Think about how you'd implement them in a more principled way. You could
use any of the version 1 -- version 5 implementation of lists as a model.
To keep things simple, we'll stick to binary trees. A node will either be a
*leaf* of the tree, or it will have exactly two children.
There are two kinds of trees to think about. In one sort of tree, it's only
the tree's leaves that are labeled:
.
/ \
. 3
/ \
1 2
The inner, non-leaf nodes of the tree may have associated values. But if so,
what values they are will be determinable from the structure of the tree and the
values of the node's left and right children. So the inner nodes don't need
their own independent labels.
In another sort of tree, the tree's inner nodes are also labeled:
4
/ \
2 5
/ \
1 3
When you want to efficiently arrange an ordered collection, so that it's
easy to do a binary search through it, this is the way you usually structure
your data.
These latter sorts of trees can helpfully be thought of as ones where
*only* the inner nodes are labeled. Leaves can be thought of as special,
dead-end branches with no label:
.4.
/ \
2 5
/ \ / \
1 3 x x
/ \ / \
x x x x
In our earlier discussion of lists, we said they could be thought of as
data structures of the form:
Empty_list | Non_empty_list (its_head, its_tail)
And that could in turn be implemented in v2 form as:
the_list (\head tail. non_empty_handler) empty_handler
Similarly, the leaf-labeled tree:
.
/ \
. 3
/ \
1 2
can be thought of as a data structure of the form:
Leaf (its_label) | Non_leaf (its_left_subtree, its_right_subtree)
and that could be implemented in v2 form as:
the_tree (\left right. non_leaf_handler) (\label. leaf_handler)
And the node-labeled tree:
.4.
/ \
2 5
/ \ / \
1 3 x x
/ \ / \
x x x x
can be thought of as a data structure of the form:
Leaf | Non_leaf (its_left_subtree, its_label, its_right_subtree)
and that could be implemented in v2 form as:
the_tree (\left label right. non_leaf_handler) leaf_result
What would correspond to "folding" a function `f` and base value `z` over a
tree? Well, if it's an empty tree:
x
we should presumably get back `z`. And if it's a simple, non-empty tree:
1
/ \
x x
we should expect something like `f z 1 z`, or `f label_of_this_node `. (It's not important what order we say `f` has to take its arguments
in.)
A v3-style implementation of node-labeled trees, then, might be:
let empty_tree = \f z. z in
let make_tree = \left label right. \f z. f (left f z) label (right f z) in
...
Think about how you might implement other tree operations, such as getting
the label of the root (topmost node) of a tree; extracting the left subtree of
a node; and so on.
Think about different ways you might implement leaf-labeled trees.

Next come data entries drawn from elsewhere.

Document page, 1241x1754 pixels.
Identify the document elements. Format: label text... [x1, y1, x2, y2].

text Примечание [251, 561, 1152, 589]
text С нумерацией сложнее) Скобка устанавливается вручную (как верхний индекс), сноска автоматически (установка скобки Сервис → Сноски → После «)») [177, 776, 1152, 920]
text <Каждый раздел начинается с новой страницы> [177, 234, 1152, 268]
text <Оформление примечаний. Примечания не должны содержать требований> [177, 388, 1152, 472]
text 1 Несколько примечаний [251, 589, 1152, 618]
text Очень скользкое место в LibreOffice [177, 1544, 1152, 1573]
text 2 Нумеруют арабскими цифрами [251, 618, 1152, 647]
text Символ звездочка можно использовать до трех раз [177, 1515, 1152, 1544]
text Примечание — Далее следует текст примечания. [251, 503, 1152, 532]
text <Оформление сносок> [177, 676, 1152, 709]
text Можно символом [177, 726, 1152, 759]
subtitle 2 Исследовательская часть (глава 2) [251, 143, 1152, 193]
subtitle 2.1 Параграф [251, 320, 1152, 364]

If you had one tree and wanted to make a larger tree out of it, adding in a
new element, how would you do that?
When using trees to represent linguistic structures, one doesn't have
latitude about *how* to build a larger tree. The linguistic structure you're
trying to represent will determine where the new element should be placed, and
where the previous tree should be placed.
However, when using trees as a computational tool, one usually does have
latitude about how to structure a larger tree---in the same way that we had the
freedom to implement our [sets](/week4/#index9h1) with lists whose members were
just appended in the order we built the set up, or instead with lists whose
members were ordered numerically.
When building a new tree, one strategy for where to put the new element and
where to put the existing tree would be to always lean towards a certain side.
For instance, to add the element `2` to the tree:
1
/ \
x x
we might construct the following tree:
1
/ \
x 2
/ \
x x
or perhaps we'd do it like this instead:
2
/ \
x 1
/ \
x x
However, if we always leaned to the right side in this way, then the tree
would get deeper and deeper on that side, but never on the left:
1
/ \
x 2
/ \
x 3
/ \
x 4
/ \
x 5
/ \
x x
and that wouldn't be so useful if you were using the tree as an arrangement
to enable *binary searches* over the elements it holds. For that, you'd prefer
the tree to be relatively "balanced", like this:
.4.
/ \
2 5
/ \ / \
1 3 x x
/ \ / \
x x x x
Do you have any ideas about how you might efficiently keep the new trees
you're building pretty "balanced" in this way?
This is a large topic in computer science. There's no need for you to learn
the various strategies that they've developed for doing this. But
thinking in broad brush-strokes about what strategies might be promising will
help strengthen your understanding of trees, and useful ways to implement them
in a purely functional setting like the lambda calculus.